Câmara de BH vota fim da BHTrans e criação de novo órgão de trânsito

Projeto apresentado pela prefeitura divide opinião dos servidores que temem perder os empregos; categoria promete protesto

Sumob deve administrar o trânsito de BH

Sumob deve administrar o trânsito de BH

Divulgação / PBH / Divino Advincula

A Câmara de Belo Horizonte deve votar, na tarde desta segunda-feira (13), o projeto de lei que cria a Sumob (Superintendência de Mobilidade do Município de Belo Horizonte), órgão que deve substituir a BHTrans na administração do sistema de transporte na cidade.

O PL 160/2021 foi enviado ao Legislativo pelo prefeito Alexandre Kalil (PSD) no último dia 15 de julho. Para ser aprovada, a proposta precisa passar por duas votações que só devem ocorrer caso ao menos 28 dos 41 vereadores estejam presentes.

O texto já foi avaliado pelas comissões de Legislação e Justiça, Administração Pública, Desenvolvimento Econômico, Transporte e Sistema Viário e de Orçamento e Finanças Públicas. Todas elas opinaram pela aprovação do projeto.

Funcionários da BHTrans (Empresa de Transportes e Trânsito de Belo Horizonte) prometeram fazer um protesto na Câmara durante a votação.

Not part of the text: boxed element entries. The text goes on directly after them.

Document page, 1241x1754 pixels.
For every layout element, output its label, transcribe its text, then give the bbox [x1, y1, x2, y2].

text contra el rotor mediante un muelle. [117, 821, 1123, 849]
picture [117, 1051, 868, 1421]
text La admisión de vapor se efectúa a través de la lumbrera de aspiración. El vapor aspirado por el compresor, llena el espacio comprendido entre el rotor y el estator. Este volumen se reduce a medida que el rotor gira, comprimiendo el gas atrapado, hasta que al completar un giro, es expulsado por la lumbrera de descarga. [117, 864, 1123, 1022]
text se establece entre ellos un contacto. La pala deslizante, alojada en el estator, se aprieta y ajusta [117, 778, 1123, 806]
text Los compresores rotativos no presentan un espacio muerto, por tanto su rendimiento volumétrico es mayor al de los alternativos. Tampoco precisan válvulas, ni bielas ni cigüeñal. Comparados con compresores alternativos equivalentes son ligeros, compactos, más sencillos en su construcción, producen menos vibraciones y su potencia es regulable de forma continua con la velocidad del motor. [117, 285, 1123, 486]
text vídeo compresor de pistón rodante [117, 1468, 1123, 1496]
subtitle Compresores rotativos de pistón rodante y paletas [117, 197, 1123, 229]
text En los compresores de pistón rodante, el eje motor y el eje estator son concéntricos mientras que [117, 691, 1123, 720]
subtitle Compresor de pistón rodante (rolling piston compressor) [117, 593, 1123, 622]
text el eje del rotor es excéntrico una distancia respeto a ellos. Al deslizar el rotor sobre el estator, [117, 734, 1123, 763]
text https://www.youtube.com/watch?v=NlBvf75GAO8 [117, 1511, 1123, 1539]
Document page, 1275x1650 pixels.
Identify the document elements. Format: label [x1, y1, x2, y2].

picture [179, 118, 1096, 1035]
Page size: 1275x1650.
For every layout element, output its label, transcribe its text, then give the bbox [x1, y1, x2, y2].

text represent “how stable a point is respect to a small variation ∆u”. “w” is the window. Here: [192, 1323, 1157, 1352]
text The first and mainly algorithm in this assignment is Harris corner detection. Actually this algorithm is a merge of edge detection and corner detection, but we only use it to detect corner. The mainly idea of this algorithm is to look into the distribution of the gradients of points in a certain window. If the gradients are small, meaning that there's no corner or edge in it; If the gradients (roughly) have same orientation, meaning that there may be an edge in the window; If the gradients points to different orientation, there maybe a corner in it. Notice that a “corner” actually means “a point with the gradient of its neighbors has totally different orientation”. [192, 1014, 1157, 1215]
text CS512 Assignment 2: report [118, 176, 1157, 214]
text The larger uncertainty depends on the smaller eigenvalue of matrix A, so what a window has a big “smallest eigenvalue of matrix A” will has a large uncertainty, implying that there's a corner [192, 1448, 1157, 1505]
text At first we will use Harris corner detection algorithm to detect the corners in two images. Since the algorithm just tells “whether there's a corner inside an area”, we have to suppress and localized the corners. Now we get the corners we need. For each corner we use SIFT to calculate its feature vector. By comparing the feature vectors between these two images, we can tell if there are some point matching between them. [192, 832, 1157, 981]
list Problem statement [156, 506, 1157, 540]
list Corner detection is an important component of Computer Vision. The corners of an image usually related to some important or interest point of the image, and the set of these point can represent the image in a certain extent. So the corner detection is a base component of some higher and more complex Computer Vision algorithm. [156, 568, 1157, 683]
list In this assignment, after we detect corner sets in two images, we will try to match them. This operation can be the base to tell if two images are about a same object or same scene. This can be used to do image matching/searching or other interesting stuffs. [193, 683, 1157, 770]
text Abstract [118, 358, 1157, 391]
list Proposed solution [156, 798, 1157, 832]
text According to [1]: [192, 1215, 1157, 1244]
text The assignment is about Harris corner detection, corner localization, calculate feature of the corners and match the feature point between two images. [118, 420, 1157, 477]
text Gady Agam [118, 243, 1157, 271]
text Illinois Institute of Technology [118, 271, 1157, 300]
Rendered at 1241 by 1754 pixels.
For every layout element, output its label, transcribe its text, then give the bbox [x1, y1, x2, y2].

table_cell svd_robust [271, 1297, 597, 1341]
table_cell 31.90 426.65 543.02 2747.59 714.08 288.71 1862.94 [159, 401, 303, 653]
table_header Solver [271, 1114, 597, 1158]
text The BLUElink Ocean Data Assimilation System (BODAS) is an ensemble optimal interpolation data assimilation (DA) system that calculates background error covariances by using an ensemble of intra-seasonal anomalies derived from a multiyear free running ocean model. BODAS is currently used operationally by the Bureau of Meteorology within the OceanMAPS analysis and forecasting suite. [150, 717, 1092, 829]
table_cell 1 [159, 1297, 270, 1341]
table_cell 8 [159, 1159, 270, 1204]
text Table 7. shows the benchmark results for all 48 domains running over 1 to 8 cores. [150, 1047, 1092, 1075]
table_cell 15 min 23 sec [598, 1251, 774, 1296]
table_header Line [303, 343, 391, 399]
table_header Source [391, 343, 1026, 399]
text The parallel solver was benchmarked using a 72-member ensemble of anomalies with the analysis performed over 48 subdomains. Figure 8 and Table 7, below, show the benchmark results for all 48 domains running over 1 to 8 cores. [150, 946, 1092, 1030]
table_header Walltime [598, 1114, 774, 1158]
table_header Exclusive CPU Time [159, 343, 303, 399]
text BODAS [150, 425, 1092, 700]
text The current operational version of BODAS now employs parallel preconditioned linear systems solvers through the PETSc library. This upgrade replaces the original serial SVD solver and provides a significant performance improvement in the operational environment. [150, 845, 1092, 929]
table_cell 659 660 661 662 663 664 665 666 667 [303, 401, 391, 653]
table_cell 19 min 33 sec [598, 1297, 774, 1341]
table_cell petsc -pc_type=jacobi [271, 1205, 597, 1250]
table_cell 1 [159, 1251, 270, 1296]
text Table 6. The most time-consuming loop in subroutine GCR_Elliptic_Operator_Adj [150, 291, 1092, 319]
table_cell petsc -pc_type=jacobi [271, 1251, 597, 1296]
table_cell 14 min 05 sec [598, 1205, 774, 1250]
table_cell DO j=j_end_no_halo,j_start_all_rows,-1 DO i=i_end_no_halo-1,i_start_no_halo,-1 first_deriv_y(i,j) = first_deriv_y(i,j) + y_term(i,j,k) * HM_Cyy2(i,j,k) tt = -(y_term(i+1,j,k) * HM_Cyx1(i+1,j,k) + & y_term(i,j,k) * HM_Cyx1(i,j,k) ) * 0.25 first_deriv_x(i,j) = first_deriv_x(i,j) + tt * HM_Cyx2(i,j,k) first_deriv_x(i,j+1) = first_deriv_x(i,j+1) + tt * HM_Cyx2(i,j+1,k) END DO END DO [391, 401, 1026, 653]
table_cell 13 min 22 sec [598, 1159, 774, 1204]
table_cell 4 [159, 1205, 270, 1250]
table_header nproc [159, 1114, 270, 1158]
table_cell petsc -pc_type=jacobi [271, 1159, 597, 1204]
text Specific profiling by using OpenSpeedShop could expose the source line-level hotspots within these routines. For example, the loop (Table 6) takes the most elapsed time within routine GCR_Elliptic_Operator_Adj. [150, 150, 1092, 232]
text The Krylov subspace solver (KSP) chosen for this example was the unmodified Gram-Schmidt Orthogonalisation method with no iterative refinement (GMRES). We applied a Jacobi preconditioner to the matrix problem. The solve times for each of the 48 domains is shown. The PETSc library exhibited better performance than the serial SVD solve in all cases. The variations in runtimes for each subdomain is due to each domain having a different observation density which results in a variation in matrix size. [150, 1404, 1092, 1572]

Uma servidora que prefere não ser identificada conta que ela e os colegas temem perder os empregos com a mudança das empresas.

— Nós somos concursados, mas temos um regime de CLT. Essa discussão tem preocupado os trabalhadores.

O projeto inicial desenhado pela prefeitura prevê que os cargos públicos de carreira da BHTrans vão ser extintos  à medida em que as vagas forem liberadas.

O documento prevê que os atuais funcionários da companhia de capital misto poderão ser cedidos para outros setores do Executivo, caso seja mantida "a compatibilidade das atribuições, a escolaridade e a jornada de trabalho originárias do emprego público".

Sumob

A Sumob (Superintendência de Mobilidade do Município de Belo Horizonte) terá como responsabilidade planejar, organizar, fiscalizar e gerenciar o trânsito e os serviços de transporte regulamentados e formular políticas de mobilidade.

A ideia é que o órgão também administre - diretamente ou por concessão - o transporte público e gerencie as políticas tarifárias.

A superintendência deve ficar vinculada à SMPU (Secretaria Municipal de Política Urbana), mas com autonomia orçamentária, técnica, administrativa e poder de polícia.

Caso as mudanças seja aprovadas pela Câmara, a extinção da BHTrans não será imediata. A previsão é que o órgão seja desligado em até 15 anos.